Friday, August 06, 2010

When Viruses Don’t Read The Manual

 

 

Note: I’m still blogging from the beach, and with a slow wireless connection and using a smaller than normal netbook keyboard, so I’m keeping my blog entries relatively brief this week.

 

# 4786

 

 

An absolutely fascinating study this morning that reveals a previously unknown way for influenza viruses to adapt to, and replicate efficiently in, humans.

 

This not only helps explain the transmission of the 2009 H1N1 pandemic strain, it illuminates another way that other avian flu viruses (including H5N1) could someday become a `humanized’.

 

A little background is in order, then the study.

 

Scientists have long come to expect to find a couple of specific amino acids at two locations in an influenza virus’s polymerase PB2 protein that enable it to replicate efficiently in humans; Lysine at position 627 or asparagine at position 701.

 

The 2009 pandemic virus lacked both of these changes, yet replicated extremely well, breaking the `rules’ and greatly puzzling scientists.

 

 

Researchers have now discovered that Lysine at position 591 of the PB2 protein compensates for the lack of these other two changes.

 

Moreover, they also found by making this change to H5N1, the virus replicated efficiently in mammals and increased in virulence in mice.

 

 

 

The study, published in PLoS Pathogens is titled:

 

Biological and Structural Characterization of a Host-Adapting Amino Acid in Influenza Virus

Yamada S, Hatta M, Staker BL, Watanabe S, Imai M, et al. 2010 Biological and Structural Characterization of a Host-Adapting Amino Acid in Influenza Virus. PLoS Pathog 6(8): e1001034. doi:10.1371/journal.ppat.1001034

ABSTRACT

Two amino acids (lysine at position 627 or asparagine at position 701) in the polymerase subunit PB2 protein are considered critical for the adaptation of avian influenza A viruses to mammals.

 

However, the recently emerged pandemic H1N1 viruses lack these amino acids. Here, we report that a basic amino acid at position 591 of PB2 can compensate for the lack of lysine at position 627 and confers efficient viral replication to pandemic H1N1 viruses in mammals.

 

Moreover, a basic amino acid at position 591 of PB2 substantially increased the lethality of an avian H5N1 virus in mice.

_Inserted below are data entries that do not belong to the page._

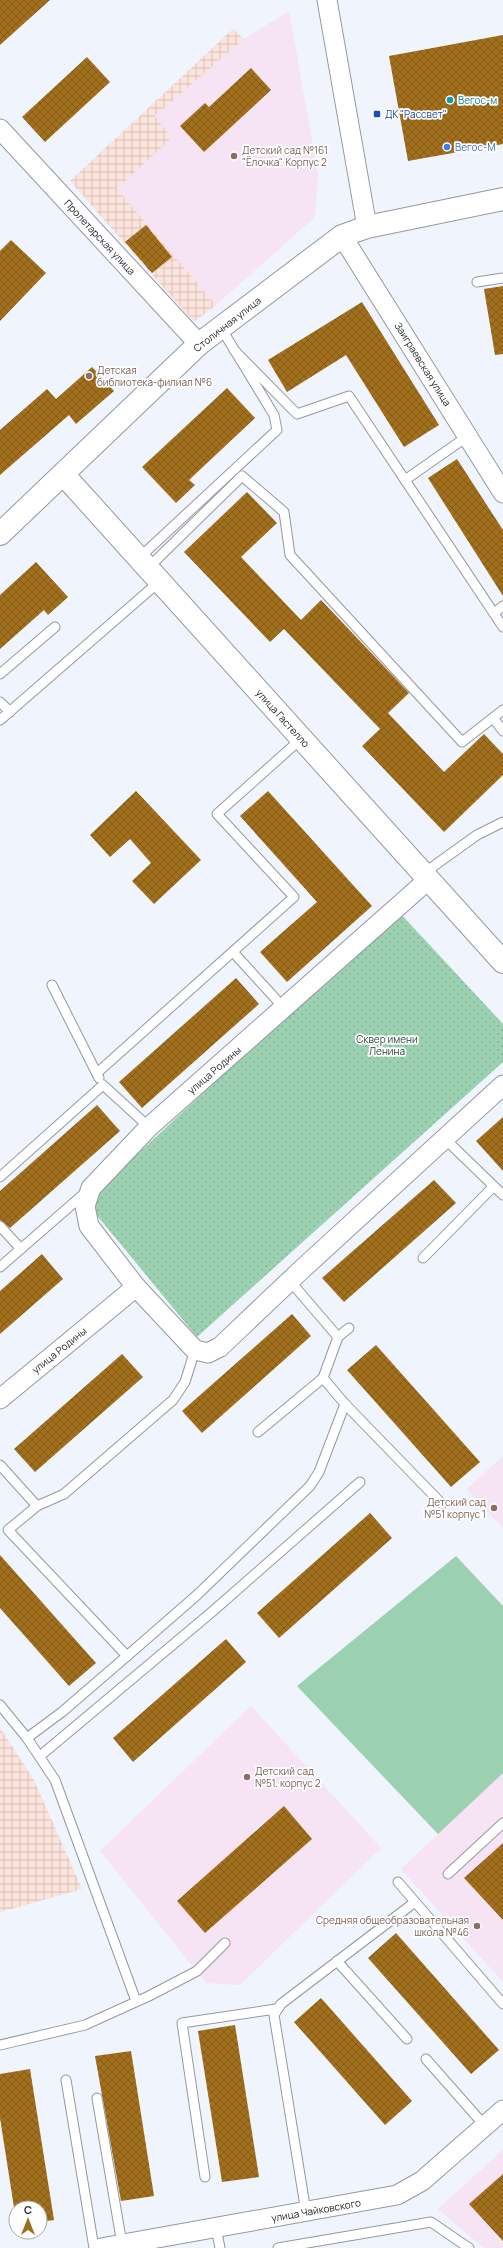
<svg xmlns="http://www.w3.org/2000/svg" width="503" height="2248" viewBox="0 0 503 2248" font-family="Manrope,sans-serif">
	<style>
		.industrial { fill: url(#industrial-grid) }
		.education { fill: #f6e3f3 }
		.green { fill: url(#green-dots) }
		.pitch { fill: #9bd0b0 }
		.building { fill: url(#building-cross-hatch) }
		.lines { fill: none; stroke-linecap: round; stroke-linejoin: round }
		.lane-casing { stroke: #9498a1; stroke-width: 11 }
		.street-casing { stroke: #9498a1; stroke-width: 21 }
		.secondary-casing { stroke: #9498a1; stroke-width: 24 }
		.lane { stroke: #fff; stroke-width: 9 }
		.street { stroke: #fff; stroke-width: 19 }
		.secondary { stroke: #fff; stroke-width: 22 }
		.culture-dot { fill: #0f9aa8; stroke: #fff; stroke-width: 1.5 }
		.transit-dot { fill: #1a4fb4; stroke: #fff; stroke-width: 1.5 }
		.shop-dot { fill: #3f7fe0; stroke: #fff; stroke-width: 1.5 }
		.education-dot { fill: #8d6e63; stroke: #fff; stroke-width: 1.5 }
		.labels { text-anchor: middle; stroke-width: 3.5; stroke-linejoin: round; paint-order: stroke }
		.culture-label { font-size: 10px; fill: #0d838f; stroke: #fff; text-anchor: start }
		.transit-label { font-size: 10px; fill: #164399; stroke: #fff; text-anchor: start }
		.shop-label { font-size: 10px; fill: #366cbe; stroke: #fff; text-anchor: start }
		.education-label { font-size: 10px; fill: #785e54; stroke: #fff; text-anchor: start }
		.street-label { font-size: 10px; fill: #26272b; stroke: #fff }
		.park-label { font-size: 10px; fill: #193f2b; stroke: #fff }
	</style>
	<defs>
		<pattern id="industrial-grid" width="8" height="8" patternUnits="userSpaceOnUse"><rect width="8" height="8" fill="#fce3db"/><path d="M0 4h8M4 0v8" fill="none" stroke="#d8c3bc"/></pattern>
		<pattern id="green-dots" width="8" height="8" patternUnits="userSpaceOnUse"><rect width="8" height="8" fill="#9bd0b0"/><path d="M2 2h.1M6 6h.1" fill="none" stroke="#85b398" stroke-width="1.8" stroke-linecap="round"/></pattern>
		<pattern id="building-cross-hatch" width="8" height="8" patternUnits="userSpaceOnUse"><rect width="8" height="8" fill="#a2701d"/><path d="M0 0l8 8M0 8l8-8" fill="none" stroke="#845c1a"/></pattern>
	</defs>
	<rect width="100%" height="100%" fill="#eff4fd"/>
	<g class="industrial">
		<path d="M233 29 244 39 155 116 172 138 117 189 216 305 194 322 70 181Z"/>
		<path d="M0 1728 34 1780 82 1889 0 1912Z"/>
	</g>
	<g class="education">
		<path d="M289 11 318 174 315 217 216 305 117 189 172 138 155 116 244 39Z"/>
		<path d="M503 1456V1528L467 1489Z"/>
		<path d="M251 1706 381 1848 240 1985 206 1983 100 1851Z"/>
		<path d="M503 1773V1982L401 1869Z"/>
		<path d="M503 2150V2248H484L438 2209Z"/>
	</g>
	<path class="green" d="M398 911 503 1024V1062L197 1337 86 1202Z"/>
	<path class="pitch" d="M456 1556 503 1606V1773L438 1834 297 1686Z"/>
	<g class="building">
		<path d="M0 0H50L0 45Z"/>
		<path d="M503 35V144L408 161 389 56Z"/>
		<path d="M87 57 110 82 45 142 22 117Z"/>
		<path d="M251 68 271 90 204 152 180 126 205 103 209 107Z"/>
		<path d="M146 225 172 257 152 273 125 242Z"/>
		<path d="M11 240 46 273 0 321V251Z"/>
		<path d="M503 286V354L495 355 484 289Z"/>
		<path d="M362 302 439 425 404 447 346 355 287 392 268 360Z"/>
		<path d="M92 367 114 391 76 424 69 415 0 475V430L47 389 56 399Z"/>
		<path d="M227 388 255 418 189 480 195 485 176 503 142 467Z"/>
		<path d="M457 459 503 530V596L428 478Z"/>
		<path d="M247 492 277 523 241 557 301 620 321 600 395 678 409 693 388 713 444 772 484 734 503 754V775L444 832 362 746 380 729 284 629 270 642 184 552Z"/>
		<path d="M36 562 68 597 48 615 44 610 0 649V595Z"/>
		<path d="M136 791 201 860 154 904 132 881 151 863 130 839 110 857 90 835Z"/>
		<path d="M268 791 372 906 287 982 260 952 317 902 240 816Z"/>
		<path d="M236 978 259 1004 142 1108 119 1082Z"/>
		<path d="M97 1105 120 1131 10 1228 0 1220V1191Z"/>
		<path d="M503 1117V1171L476 1141Z"/>
		<path d="M434 1180 456 1203 344 1302 322 1278Z"/>
		<path d="M42 1254 63 1279 0 1334V1291Z"/>
		<path d="M292 1314 311 1336 202 1433 182 1411Z"/>
		<path d="M376 1345 480 1462 451 1487 347 1370Z"/>
		<path d="M122 1354 143 1377 35 1472 14 1449Z"/>
		<path d="M370 1513 392 1538 279 1638 257 1613Z"/>
		<path d="M0 1555 96 1663 69 1686 0 1608Z"/>
		<path d="M226 1639 246 1662 133 1762 113 1738Z"/>
		<path d="M284 1806 312 1839 205 1933 177 1901Z"/>
		<path d="M503 1843V1920L464 1878Z"/>
		<path d="M396 1933 499 2050 471 2074 368 1958Z"/>
		<path d="M321 1998 412 2101 385 2125 294 2022Z"/>
		<path d="M235 2025 259 2177 222 2182 198 2031Z"/>
		<path d="M131 2051 154 2196 121 2201 95 2056Z"/>
		<path d="M30 2069 54 2220 40 2222V2208H16V2220L0 2118V2074Z"/>
		<path d="M503 2174V2241L469 2204Z"/>
	</g>
	<g class="lines">
		<g class="lane-casing">
			<g id="lane">
				<path d="M477 282 503 278"/>
				<path d="M234 350 297 414 349 396 503 627"/>
				<path d="M405 480 468 436"/>
				<path d="M139 558 277 430 274 415 221 328"/>
				<path d="M148 568 242 476 284 512 290 555 462 742 503 710"/>
				<path d="M494 613 503 606"/>
				<path d="M0 674 55 627"/>
				<path d="M0 702 10 712"/>
				<path d="M493 718 503 731"/>
				<path d="M0 720 160 581"/>
				<path d="M424 873 477 835 503 822"/>
				<path d="M233 952 284 1008"/>
				<path d="M52 985 99 1078"/>
				<path d="M97 1073 294 897 217 814 302 738"/>
				<path d="M444 1138 503 1195"/>
				<path d="M0 1177 103 1085 149 1127"/>
				<path d="M0 1226 21 1249"/>
				<path d="M423 1258 493 1187"/>
				<path d="M0 1267 85 1193"/>
				<path d="M290 1281 338 1337"/>
				<path d="M195 1350 185 1382 173 1400 64 1494 37 1506 8 1530 127 1656 197 1595 310 1486 319 1472 345 1404"/>
				<path d="M323 1378 345 1404 442 1504"/>
				<path d="M258 1432 323 1378 338 1337 349 1328"/>
				<path d="M0 1465 37 1506"/>
				<path d="M0 1705 27 1738 55 1780 136 2001"/>
				<path d="M27 1738 62 1712 127 1656"/>
				<path d="M40 1756 213 1611 360 1482"/>
				<path d="M448 1874 503 1823"/>
				<path d="M398 1882 503 2004"/>
				<path d="M337 1961 407 2039"/>
				<path d="M0 2045 85 2025 149 1996 197 1971 225 1943"/>
				<path d="M426 2059 485 2126"/>
				<path d="M66 2080 94 2248"/>
				<path d="M97 2098 122 2244"/>
				<path d="M205 2177 182 2023 276 2009"/>
				<path d="M306 2212 274 2015 281 2004 415 1902"/>
				<path d="M216 2227 220 2248"/>
				<path d="M278 2248 431 2222 469 2248"/>
			</g>
		</g>
		<g class="street-casing">
			<g id="street">
				<path d="M327 0 367 227"/>
				<path d="M0 129 199 344"/>
				<path d="M342 236 503 493"/>
				<path d="M429 879 149 1127 91 1188 85 1206 89 1226 136 1287 195 1350 208 1353 220 1347 299 1272 503 1085"/>
				<path d="M0 1399 136 1287"/>
				<path d="M101 2248 397 2195 422 2181 503 2110"/>
			</g>
		</g>
		<g class="secondary-casing">
			<g id="secondary">
				<path d="M63 474 503 962"/>
				<path d="M0 534 199 344 342 236 367 227 503 199"/>
			</g>
		</g>
		<use href="#lane" class="lane"/>
		<use href="#street" class="street"/>
		<use href="#secondary" class="secondary"/>
	</g>
	<circle class="culture-dot" cx="450" cy="100" r="4"/>
	<rect class="transit-dot" x="373" y="110" width="8" height="8" rx="2"/>
	<circle class="shop-dot" cx="447" cy="147" r="4"/>
	<g class="education-dot">
		<circle cx="234" cy="156" r="4"/>
		<circle cx="89" cy="376" r="4"/>
		<circle cx="494" cy="1508" r="4"/>
		<circle cx="247" cy="1777" r="4"/>
		<circle cx="477" cy="1926" r="4"/>
	</g>
	<g class="labels">
		<g class="culture-label">
			<text x="458" y="104">Вегос-м</text>
		</g>
		<g class="transit-label">
			<text x="385" y="118">ДК "Рассвет"</text>
		</g>
		<g class="shop-label">
			<text x="455" y="151">Вегос-М</text>
		</g>
		<g class="education-label">
			<text x="242" y="154">Детский сад №161<tspan x="242" dy="12">"Ёлочка". Корпус 2</tspan></text>
			<text x="97" y="374">Детская<tspan x="97" dy="12">библиотека-филиал №6</tspan></text>
			<text x="486" y="1506" text-anchor="end">Детский сад<tspan x="486" dy="12">№51 корпус 1</tspan></text>
			<text x="255" y="1775">Детский сад<tspan x="255" dy="12">№51. корпус 2</tspan></text>
			<text x="469" y="1924" text-anchor="end">Средняя общеобразовательная<tspan x="469" dy="12">школа №46</tspan></text>
		</g>
		<g class="street-label">
			<text transform="translate(100 237) rotate(47)" y="4">Пролетарская улица</text>
			<text transform="translate(227 324) rotate(-38)" y="4">Столичная улица</text>
			<text transform="translate(423 364) rotate(58)" y="4">Заиграевская улица</text>
			<text transform="translate(283 718) rotate(48)" y="4">улица Гастелло</text>
			<text transform="translate(214 1070) rotate(-41)" y="4">улица Родины</text>
			<text transform="translate(59 1350) rotate(-39)" y="4">улица Родины</text>
			<text transform="translate(316 2210) rotate(-10)" y="4">улица Чайковского</text>
		</g>
		<g class="park-label">
			<text x="387" y="1043">Сквер имени<tspan x="387" dy="12">Ленина</tspan></text>
		</g>
	</g>
	<g transform="translate(28 2220)"><circle r="19" fill="#ffffff" stroke="#a8a9aa"/>
	<path d="M0-3L7 15L0 10L-7 15Z" fill="#9b6f1e"/>
	<text y="-6" font-size="11" font-weight="bold" text-anchor="middle" fill="#26272b">С</text>
	</g>
</svg>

We also present the X-ray crystallographic structure of the C-terminus of a pandemic H1N1 virus PB2 protein. Arginine at position 591 fills the cleft found in H5N1 PB2 proteins in this area, resulting in differences in surface shape and charge for H1N1 PB2 proteins.

 

These differences may affect the protein's interaction with viral and/or cellular factors, and hence its ability to support virus replication in mammals.

 

This is a long, complex, but ultimately fascinating research article, and many of my readers will probably want to read it in its entirety.

 

You’ll find additional mainstream media coverage on this story in Medical News Today and in this Reuters report.

 

This study not only helps to explain how novel H1N1 moved efficiently into the human population, it also highlights a new region of avian flu viruses that need to be monitored for changes that might signify an emerging threat to humans.